=== RECORDED INFORMATION ===
········

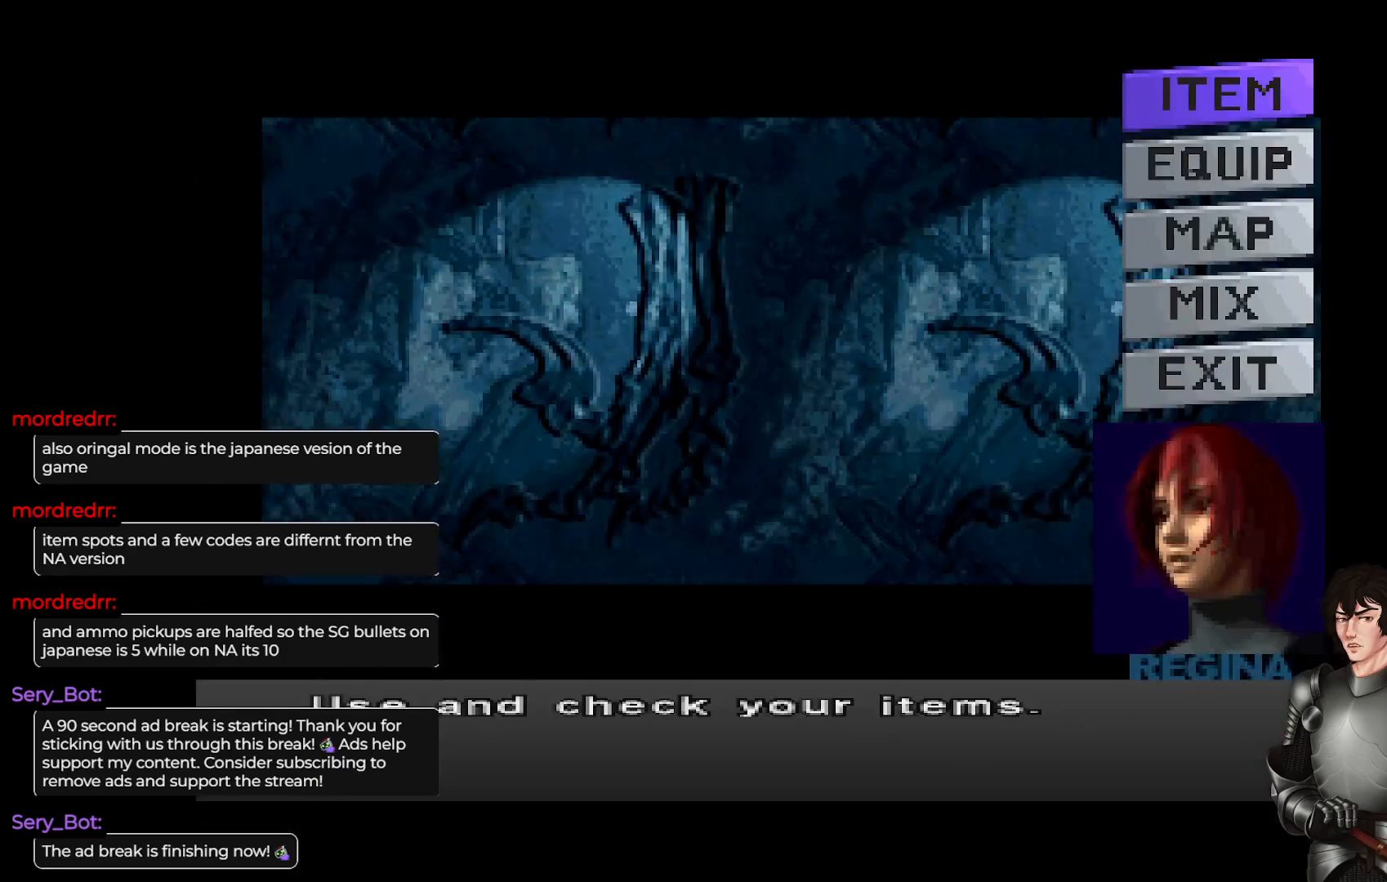
{"buttons": [], "left_stick": "center", "right_stick": "center", "events": [[50, "DPAD_DOWN", "down"], [133, "DPAD_DOWN", "up"], [150, "R2", "down"], [250, "R2", "up"]]}
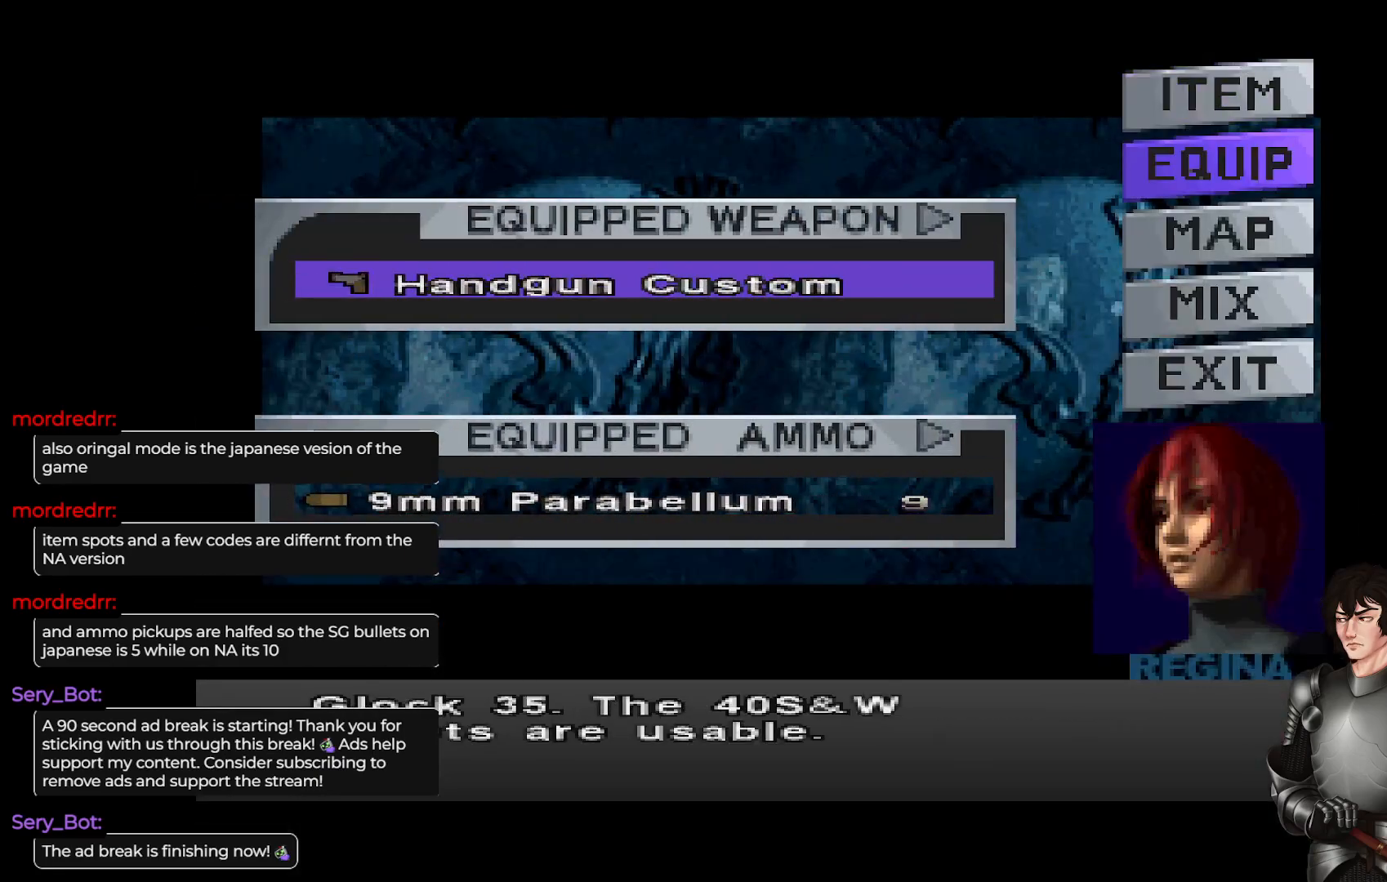
{"buttons": [], "left_stick": "center", "right_stick": "center", "events": []}
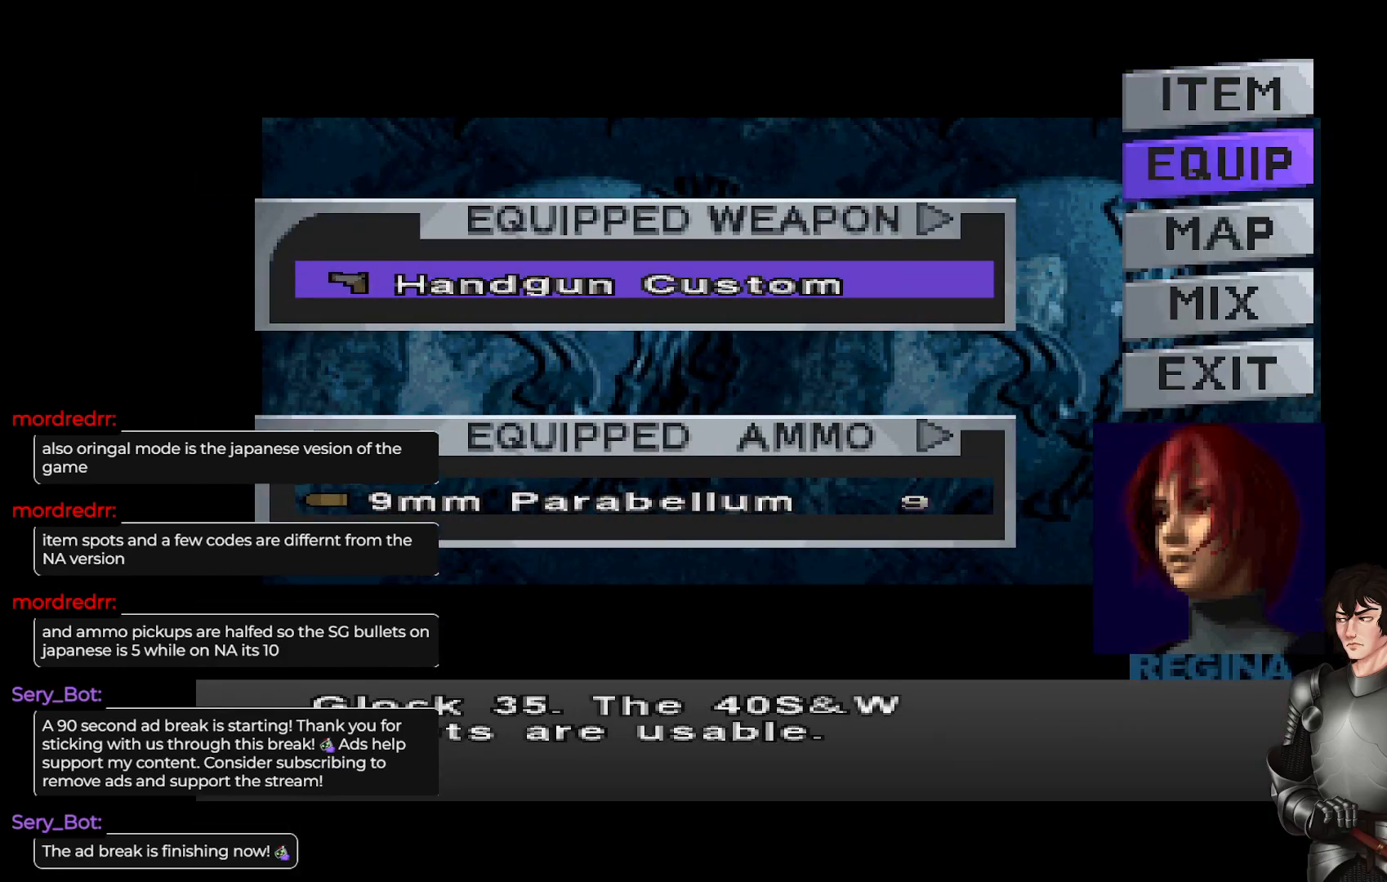
{"buttons": [], "left_stick": "center", "right_stick": "center", "events": []}
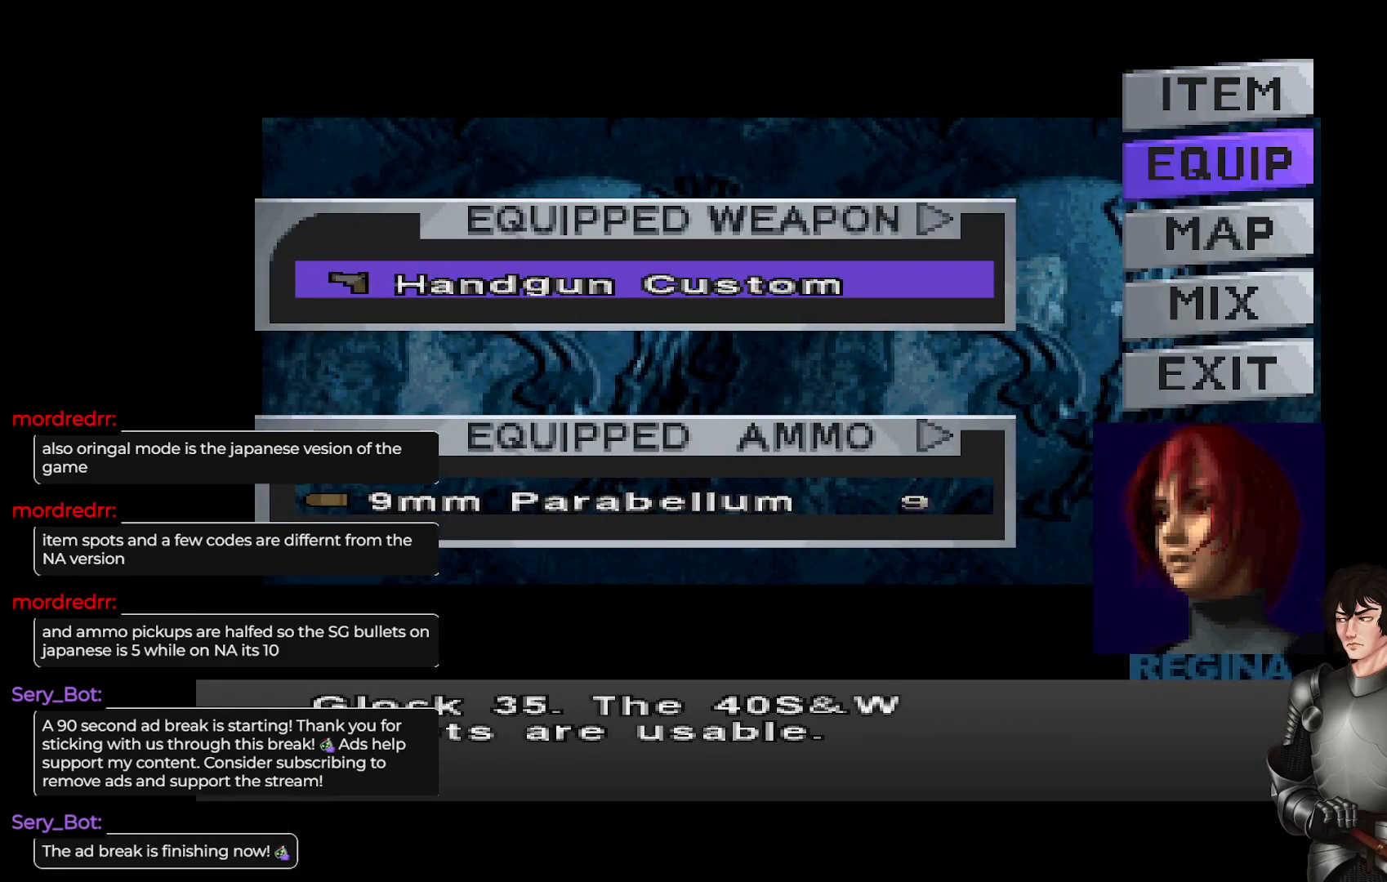
{"buttons": [], "left_stick": "center", "right_stick": "center", "events": [[250, "DPAD_RIGHT", "down"], [383, "DPAD_RIGHT", "up"]]}
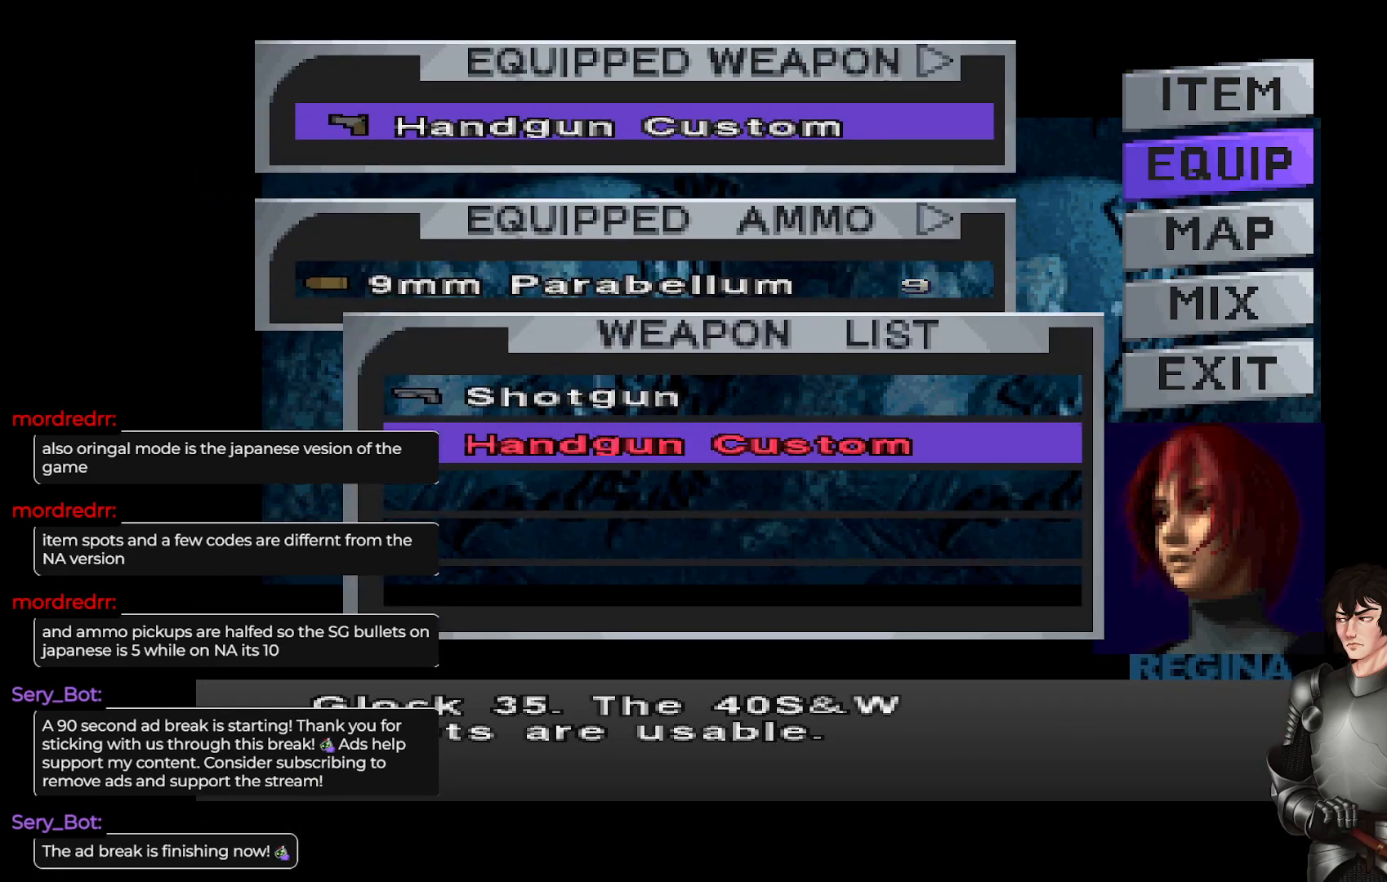
{"buttons": [], "left_stick": "center", "right_stick": "center", "events": []}
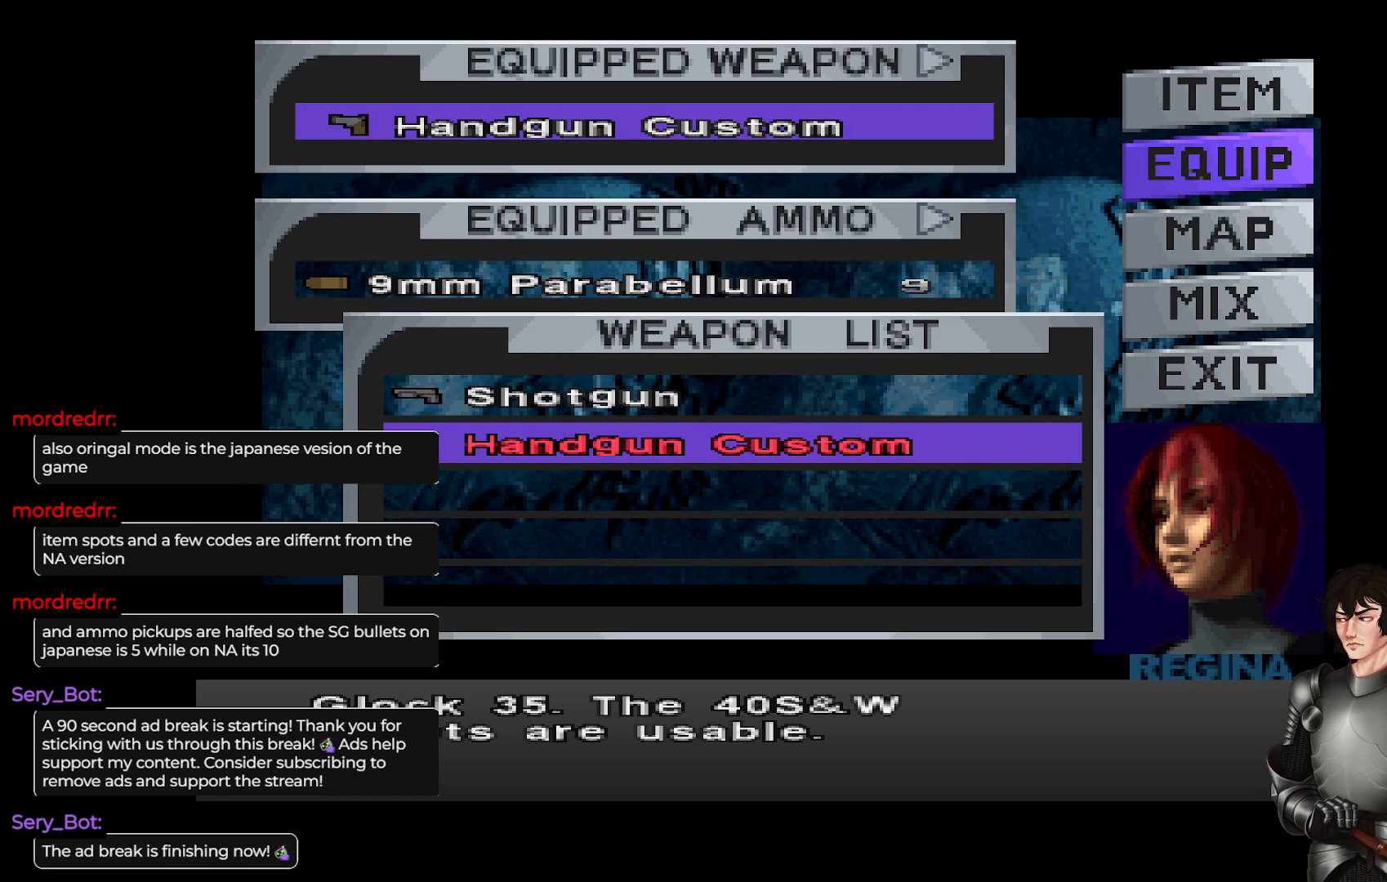
{"buttons": [], "left_stick": "center", "right_stick": "center", "events": [[50, "DPAD_UP", "down"], [133, "DPAD_UP", "up"], [250, "R2", "down"], [383, "R2", "up"]]}
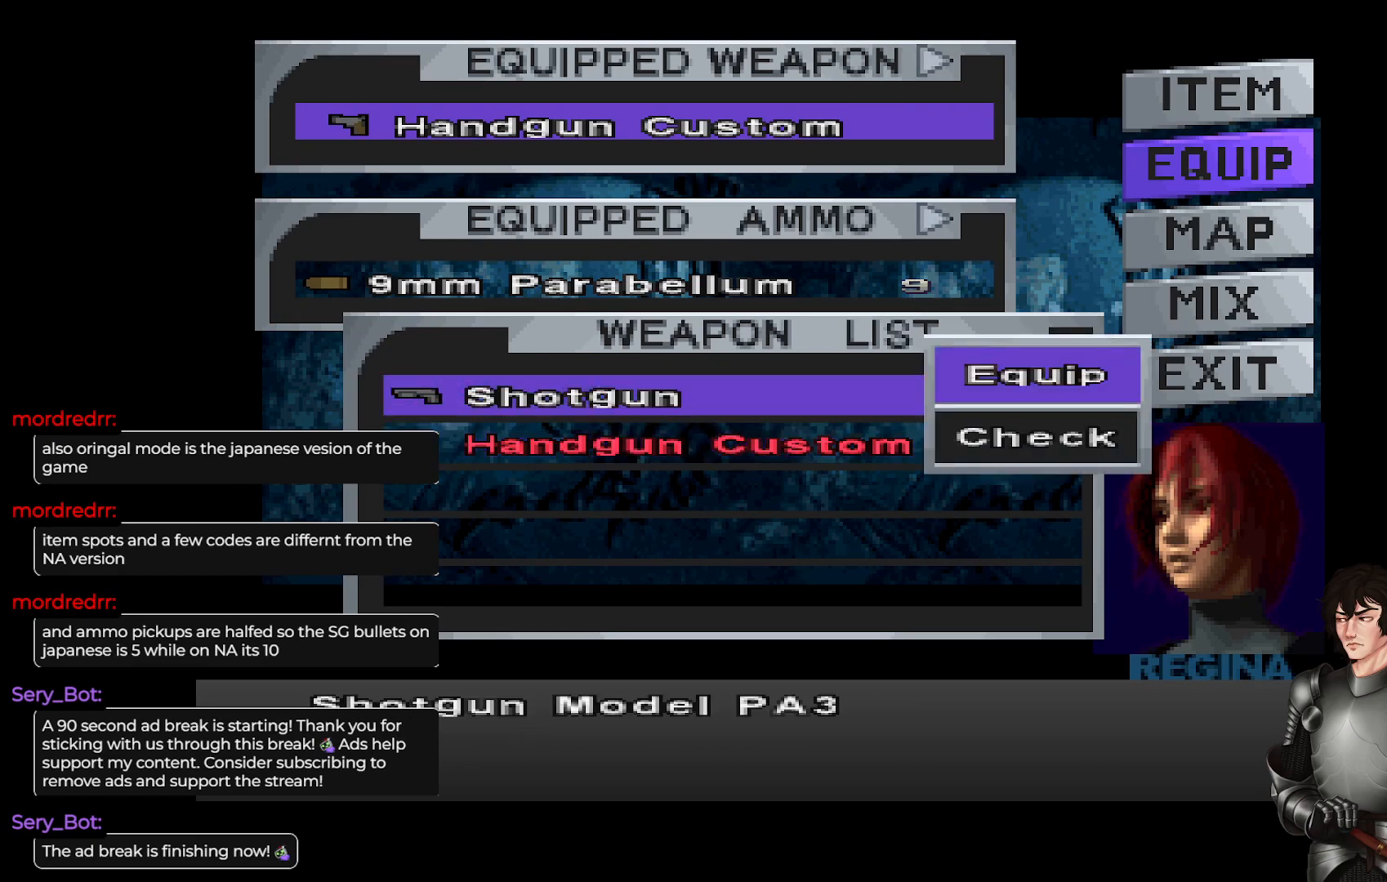
{"buttons": [], "left_stick": "center", "right_stick": "center", "events": [[167, "R2", "down"], [283, "R2", "up"]]}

········

Retype the whole listing above exactly as written. Skip the pictures.

{"buttons": [], "left_stick": "center", "right_stick": "center", "events": [[50, "DPAD_DOWN", "down"], [133, "DPAD_DOWN", "up"], [150, "R2", "down"], [250, "R2", "up"]]}
{"buttons": [], "left_stick": "center", "right_stick": "center", "events": []}
{"buttons": [], "left_stick": "center", "right_stick": "center", "events": []}
{"buttons": [], "left_stick": "center", "right_stick": "center", "events": [[250, "DPAD_RIGHT", "down"], [383, "DPAD_RIGHT", "up"]]}
{"buttons": [], "left_stick": "center", "right_stick": "center", "events": []}
{"buttons": [], "left_stick": "center", "right_stick": "center", "events": [[50, "DPAD_UP", "down"], [133, "DPAD_UP", "up"], [250, "R2", "down"], [383, "R2", "up"]]}
{"buttons": [], "left_stick": "center", "right_stick": "center", "events": [[167, "R2", "down"], [283, "R2", "up"]]}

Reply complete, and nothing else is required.